What the Kaptan has added to the legacy of general Zia is the element of superstition. The late dictator was Machiavellian, but he was not superstitious. He would try to run the affairs of state in a cunning way, which reflected a modicum of rationality. But Khan seems to have dragged superstitions into the affairs of state, forcing the powerful elements of the Islamic Republic to remind him that governments are not run in this way. His actions could prompt gullible masses to consider superstitions a source of blessing, which might plunge the country into more intellectual backwardness.

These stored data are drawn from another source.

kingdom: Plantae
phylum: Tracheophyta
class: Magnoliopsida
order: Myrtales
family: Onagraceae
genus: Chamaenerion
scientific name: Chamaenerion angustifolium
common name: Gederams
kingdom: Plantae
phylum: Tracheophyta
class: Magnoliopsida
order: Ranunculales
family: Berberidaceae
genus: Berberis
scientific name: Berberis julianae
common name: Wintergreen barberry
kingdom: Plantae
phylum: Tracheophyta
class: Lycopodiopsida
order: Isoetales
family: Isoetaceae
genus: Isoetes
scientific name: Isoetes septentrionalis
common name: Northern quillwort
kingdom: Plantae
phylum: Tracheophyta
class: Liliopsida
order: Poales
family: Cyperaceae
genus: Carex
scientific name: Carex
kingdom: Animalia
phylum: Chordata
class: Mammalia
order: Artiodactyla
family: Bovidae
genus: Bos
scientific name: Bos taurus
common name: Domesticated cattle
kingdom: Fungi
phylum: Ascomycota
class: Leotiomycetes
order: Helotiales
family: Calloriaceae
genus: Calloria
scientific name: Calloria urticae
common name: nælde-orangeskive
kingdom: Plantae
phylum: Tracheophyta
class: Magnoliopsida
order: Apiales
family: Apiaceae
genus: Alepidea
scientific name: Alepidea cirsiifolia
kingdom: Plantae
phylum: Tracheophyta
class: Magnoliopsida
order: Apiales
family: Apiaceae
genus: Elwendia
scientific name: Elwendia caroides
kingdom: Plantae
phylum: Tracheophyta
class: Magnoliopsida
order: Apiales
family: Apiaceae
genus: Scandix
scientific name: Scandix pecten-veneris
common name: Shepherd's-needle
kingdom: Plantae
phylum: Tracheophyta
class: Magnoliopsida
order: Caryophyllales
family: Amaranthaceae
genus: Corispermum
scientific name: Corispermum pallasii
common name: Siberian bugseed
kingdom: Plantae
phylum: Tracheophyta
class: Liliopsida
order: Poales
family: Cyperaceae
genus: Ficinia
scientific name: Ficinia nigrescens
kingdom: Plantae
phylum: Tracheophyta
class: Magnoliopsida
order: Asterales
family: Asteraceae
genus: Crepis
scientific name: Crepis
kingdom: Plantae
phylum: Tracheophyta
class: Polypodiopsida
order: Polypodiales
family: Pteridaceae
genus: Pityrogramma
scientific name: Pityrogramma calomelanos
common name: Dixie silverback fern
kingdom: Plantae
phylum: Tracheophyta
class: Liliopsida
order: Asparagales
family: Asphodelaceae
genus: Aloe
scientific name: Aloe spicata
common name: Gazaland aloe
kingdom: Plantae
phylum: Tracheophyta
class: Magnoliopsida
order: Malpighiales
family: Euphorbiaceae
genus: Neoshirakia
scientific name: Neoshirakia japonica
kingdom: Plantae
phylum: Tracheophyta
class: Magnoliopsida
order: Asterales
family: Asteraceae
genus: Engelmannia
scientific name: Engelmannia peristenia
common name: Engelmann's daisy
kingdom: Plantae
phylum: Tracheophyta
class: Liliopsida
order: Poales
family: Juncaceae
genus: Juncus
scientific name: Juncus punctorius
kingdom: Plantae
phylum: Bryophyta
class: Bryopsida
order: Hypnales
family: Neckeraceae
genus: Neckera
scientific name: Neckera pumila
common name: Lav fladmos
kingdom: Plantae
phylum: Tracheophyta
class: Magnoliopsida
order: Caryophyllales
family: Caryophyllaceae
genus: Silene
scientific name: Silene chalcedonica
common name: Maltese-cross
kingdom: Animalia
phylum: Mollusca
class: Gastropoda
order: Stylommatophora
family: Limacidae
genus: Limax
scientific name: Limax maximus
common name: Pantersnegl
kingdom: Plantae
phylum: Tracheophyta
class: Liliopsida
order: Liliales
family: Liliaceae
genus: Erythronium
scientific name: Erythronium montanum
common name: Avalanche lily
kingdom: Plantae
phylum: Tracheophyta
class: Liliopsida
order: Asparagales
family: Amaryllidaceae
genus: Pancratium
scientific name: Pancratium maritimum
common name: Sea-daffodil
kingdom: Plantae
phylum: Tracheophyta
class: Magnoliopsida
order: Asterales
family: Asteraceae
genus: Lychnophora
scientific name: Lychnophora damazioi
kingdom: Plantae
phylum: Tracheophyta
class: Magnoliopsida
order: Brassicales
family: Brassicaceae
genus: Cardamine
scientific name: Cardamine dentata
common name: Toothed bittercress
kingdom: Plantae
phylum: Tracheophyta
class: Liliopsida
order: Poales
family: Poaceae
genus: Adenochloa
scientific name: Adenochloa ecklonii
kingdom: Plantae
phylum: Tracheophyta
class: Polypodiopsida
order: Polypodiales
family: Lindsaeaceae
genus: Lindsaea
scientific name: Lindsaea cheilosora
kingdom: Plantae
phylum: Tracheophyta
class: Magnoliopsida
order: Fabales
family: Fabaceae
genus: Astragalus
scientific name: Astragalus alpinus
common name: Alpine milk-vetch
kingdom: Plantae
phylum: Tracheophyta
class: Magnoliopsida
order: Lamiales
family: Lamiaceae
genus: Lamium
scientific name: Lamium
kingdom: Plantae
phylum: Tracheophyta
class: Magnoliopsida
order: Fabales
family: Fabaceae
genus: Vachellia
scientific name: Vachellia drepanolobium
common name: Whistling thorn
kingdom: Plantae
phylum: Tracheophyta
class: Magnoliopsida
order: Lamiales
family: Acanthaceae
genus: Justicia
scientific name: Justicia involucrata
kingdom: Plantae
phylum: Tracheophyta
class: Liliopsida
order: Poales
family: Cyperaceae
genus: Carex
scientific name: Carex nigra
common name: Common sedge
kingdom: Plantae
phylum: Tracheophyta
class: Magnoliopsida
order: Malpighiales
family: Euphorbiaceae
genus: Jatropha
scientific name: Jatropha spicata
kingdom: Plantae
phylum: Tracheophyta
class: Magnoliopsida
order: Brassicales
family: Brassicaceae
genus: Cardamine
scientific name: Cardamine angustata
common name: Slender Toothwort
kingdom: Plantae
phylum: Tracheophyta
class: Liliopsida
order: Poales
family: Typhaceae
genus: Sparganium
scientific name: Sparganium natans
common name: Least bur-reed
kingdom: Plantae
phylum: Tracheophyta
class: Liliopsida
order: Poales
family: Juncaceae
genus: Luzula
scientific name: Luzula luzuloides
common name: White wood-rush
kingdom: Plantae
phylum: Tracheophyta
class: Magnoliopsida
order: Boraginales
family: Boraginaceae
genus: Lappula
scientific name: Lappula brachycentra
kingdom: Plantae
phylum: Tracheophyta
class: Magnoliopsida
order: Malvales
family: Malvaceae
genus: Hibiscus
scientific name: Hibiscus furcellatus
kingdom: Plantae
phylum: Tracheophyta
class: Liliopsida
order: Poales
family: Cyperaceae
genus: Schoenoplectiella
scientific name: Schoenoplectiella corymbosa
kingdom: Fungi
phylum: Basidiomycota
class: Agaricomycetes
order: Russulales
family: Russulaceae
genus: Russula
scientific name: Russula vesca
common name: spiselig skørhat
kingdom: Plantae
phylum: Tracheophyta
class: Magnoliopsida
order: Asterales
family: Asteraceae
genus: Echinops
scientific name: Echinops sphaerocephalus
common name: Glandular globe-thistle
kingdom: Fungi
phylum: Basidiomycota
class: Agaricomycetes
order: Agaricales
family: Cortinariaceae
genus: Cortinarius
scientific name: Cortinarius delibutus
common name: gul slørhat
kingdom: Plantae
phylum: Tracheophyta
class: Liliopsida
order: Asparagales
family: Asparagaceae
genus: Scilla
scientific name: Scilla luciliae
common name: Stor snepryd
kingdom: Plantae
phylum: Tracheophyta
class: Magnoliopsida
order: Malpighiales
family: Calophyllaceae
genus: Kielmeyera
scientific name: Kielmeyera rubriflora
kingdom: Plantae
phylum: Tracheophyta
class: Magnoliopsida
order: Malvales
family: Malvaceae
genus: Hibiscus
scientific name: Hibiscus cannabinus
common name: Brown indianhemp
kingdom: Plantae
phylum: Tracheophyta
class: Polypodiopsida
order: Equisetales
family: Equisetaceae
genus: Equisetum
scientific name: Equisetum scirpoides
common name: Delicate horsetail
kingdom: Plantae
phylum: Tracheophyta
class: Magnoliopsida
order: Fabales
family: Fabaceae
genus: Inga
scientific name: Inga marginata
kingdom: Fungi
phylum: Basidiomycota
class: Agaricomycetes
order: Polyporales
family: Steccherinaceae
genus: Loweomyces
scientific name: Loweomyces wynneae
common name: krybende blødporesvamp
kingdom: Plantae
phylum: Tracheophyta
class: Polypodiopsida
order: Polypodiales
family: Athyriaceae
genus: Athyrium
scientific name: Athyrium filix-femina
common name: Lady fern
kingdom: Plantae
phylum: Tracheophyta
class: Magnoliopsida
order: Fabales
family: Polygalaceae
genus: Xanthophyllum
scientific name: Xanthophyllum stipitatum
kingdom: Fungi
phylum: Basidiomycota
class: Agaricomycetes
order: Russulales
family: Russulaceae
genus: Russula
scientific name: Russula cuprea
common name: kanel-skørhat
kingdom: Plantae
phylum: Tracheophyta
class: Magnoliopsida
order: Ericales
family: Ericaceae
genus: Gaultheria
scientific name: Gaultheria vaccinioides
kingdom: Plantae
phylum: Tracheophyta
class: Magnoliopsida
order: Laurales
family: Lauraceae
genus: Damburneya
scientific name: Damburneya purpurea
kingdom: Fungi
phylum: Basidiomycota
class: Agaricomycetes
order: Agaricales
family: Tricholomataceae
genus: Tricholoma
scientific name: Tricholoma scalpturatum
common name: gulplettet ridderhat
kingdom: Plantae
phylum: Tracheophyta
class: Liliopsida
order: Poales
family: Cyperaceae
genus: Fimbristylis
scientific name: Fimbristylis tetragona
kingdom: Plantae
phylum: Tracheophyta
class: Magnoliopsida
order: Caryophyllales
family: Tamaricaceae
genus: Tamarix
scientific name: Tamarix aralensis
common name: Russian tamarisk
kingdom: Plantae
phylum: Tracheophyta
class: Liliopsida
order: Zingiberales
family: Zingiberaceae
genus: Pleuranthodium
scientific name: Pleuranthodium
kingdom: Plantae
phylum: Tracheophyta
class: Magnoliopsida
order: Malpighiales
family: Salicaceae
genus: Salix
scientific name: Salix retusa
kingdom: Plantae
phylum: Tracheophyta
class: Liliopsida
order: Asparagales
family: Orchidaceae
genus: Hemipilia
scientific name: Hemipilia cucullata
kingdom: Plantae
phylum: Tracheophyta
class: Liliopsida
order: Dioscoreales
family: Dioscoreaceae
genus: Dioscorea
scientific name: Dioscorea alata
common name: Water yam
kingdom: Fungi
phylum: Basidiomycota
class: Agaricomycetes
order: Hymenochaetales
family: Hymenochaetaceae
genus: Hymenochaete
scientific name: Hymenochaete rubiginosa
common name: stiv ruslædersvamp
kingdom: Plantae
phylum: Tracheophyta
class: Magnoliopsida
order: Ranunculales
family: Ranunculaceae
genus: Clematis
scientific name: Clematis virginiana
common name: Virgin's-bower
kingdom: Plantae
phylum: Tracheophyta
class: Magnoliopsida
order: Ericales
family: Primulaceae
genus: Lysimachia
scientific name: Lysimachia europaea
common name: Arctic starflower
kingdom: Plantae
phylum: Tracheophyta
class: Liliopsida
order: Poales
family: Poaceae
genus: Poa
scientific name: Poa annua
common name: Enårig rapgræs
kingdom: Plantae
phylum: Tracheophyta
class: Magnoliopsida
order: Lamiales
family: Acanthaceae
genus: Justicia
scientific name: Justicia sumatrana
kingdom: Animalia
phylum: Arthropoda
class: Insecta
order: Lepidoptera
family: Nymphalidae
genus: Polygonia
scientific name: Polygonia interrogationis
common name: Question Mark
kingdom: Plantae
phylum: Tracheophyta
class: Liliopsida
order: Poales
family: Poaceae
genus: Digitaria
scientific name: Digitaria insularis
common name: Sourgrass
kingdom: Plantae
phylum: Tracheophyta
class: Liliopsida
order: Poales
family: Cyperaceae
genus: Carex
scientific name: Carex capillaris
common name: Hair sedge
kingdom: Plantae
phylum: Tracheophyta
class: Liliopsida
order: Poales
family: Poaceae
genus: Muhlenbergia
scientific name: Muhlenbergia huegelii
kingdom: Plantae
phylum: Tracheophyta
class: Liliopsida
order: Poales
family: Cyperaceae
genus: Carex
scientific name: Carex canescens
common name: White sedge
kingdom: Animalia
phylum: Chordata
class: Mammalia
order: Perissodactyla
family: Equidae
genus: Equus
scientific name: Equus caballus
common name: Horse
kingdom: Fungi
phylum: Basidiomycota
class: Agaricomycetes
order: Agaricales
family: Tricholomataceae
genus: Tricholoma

The use of religion for political purposes has always boomeranged on those who came up with the idea of such exploitation. Gandhi employed religious symbols and ideas during his political meetings, campaigns and gatherings, which at the end of the day not only encouraged extremist Hindus to turn India into a theocracy, but also led them to eliminate those who opposed Hindutva, including Gandhi himself. Indonesia, Iran, Saudi Arabia, Egypt and Afghanistan also suffered because of the exploitation of religion for political objectives. After the death of Zia, it was expected that Pakistani politicians would not resort to the exploitation of religion for political purposes. Some did after 1988, but regretted it later, focusing on the issues of governance, attempting to solve the problems of common people. But Khan revitalised this employment of religion, which could be very catastrophic for the country.
So it is perhaps reasonable to argue that his legacy could turn out to be more lethal than that of General Zia, because the champion of change is not merely adopting the right-wing agenda of the dictator but also adding the element of superstition. It is, indeed, a destructive combination.